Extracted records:
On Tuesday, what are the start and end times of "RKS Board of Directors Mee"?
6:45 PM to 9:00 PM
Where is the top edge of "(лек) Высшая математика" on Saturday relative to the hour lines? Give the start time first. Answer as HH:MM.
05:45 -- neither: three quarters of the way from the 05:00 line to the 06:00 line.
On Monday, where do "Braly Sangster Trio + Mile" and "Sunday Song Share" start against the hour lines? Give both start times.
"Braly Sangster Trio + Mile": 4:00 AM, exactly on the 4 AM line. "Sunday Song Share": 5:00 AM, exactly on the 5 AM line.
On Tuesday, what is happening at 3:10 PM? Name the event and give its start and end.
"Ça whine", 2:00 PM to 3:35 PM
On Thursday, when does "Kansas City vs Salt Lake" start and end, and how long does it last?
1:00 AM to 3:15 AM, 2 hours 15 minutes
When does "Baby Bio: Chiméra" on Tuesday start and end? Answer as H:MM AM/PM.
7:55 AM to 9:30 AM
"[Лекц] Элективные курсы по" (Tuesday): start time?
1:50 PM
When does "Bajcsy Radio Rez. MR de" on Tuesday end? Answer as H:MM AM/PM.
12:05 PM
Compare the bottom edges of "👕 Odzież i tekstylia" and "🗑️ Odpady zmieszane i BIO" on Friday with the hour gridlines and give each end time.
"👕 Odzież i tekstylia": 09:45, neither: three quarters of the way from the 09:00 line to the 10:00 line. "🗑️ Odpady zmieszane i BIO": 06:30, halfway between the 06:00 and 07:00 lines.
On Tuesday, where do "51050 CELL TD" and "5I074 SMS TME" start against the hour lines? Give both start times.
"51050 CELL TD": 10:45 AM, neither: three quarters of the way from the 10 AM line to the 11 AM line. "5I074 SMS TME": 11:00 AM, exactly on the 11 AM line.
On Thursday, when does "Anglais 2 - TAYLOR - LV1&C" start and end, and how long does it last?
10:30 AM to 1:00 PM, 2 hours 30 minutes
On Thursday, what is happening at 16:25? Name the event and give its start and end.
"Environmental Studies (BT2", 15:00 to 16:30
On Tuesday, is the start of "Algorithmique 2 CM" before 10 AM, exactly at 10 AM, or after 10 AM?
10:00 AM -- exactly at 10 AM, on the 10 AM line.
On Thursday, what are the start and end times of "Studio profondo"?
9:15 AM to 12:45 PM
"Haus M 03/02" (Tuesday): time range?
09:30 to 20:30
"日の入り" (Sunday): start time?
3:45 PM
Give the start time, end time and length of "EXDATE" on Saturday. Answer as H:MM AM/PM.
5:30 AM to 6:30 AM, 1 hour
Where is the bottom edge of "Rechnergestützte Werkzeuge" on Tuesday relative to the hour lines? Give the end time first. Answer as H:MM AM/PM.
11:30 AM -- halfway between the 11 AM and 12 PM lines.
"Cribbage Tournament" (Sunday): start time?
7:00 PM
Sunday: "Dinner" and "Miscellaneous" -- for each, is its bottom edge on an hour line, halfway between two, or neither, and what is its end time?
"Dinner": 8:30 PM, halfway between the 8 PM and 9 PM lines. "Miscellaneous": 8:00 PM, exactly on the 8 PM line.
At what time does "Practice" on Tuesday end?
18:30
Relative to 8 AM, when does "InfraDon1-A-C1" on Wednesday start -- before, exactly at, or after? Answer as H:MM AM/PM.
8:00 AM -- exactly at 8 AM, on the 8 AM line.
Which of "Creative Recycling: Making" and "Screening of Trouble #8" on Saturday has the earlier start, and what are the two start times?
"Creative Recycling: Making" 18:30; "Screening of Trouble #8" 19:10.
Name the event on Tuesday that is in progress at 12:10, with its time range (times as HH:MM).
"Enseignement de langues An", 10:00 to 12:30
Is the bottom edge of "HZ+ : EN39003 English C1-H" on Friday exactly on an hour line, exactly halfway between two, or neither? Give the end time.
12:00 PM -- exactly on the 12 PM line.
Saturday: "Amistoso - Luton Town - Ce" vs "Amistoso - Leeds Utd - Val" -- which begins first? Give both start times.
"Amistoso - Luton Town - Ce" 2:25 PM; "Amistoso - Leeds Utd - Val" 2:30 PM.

GIVEN REQUEST:
Pull out each line above that contains the word "Share", and copy those lines.

OUTPUT:
On Monday, where do "Braly Sangster Trio + Mile" and "Sunday Song Share" start against the hour lines? Give both start times.
"Braly Sangster Trio + Mile": 4:00 AM, exactly on the 4 AM line. "Sunday Song Share": 5:00 AM, exactly on the 5 AM line.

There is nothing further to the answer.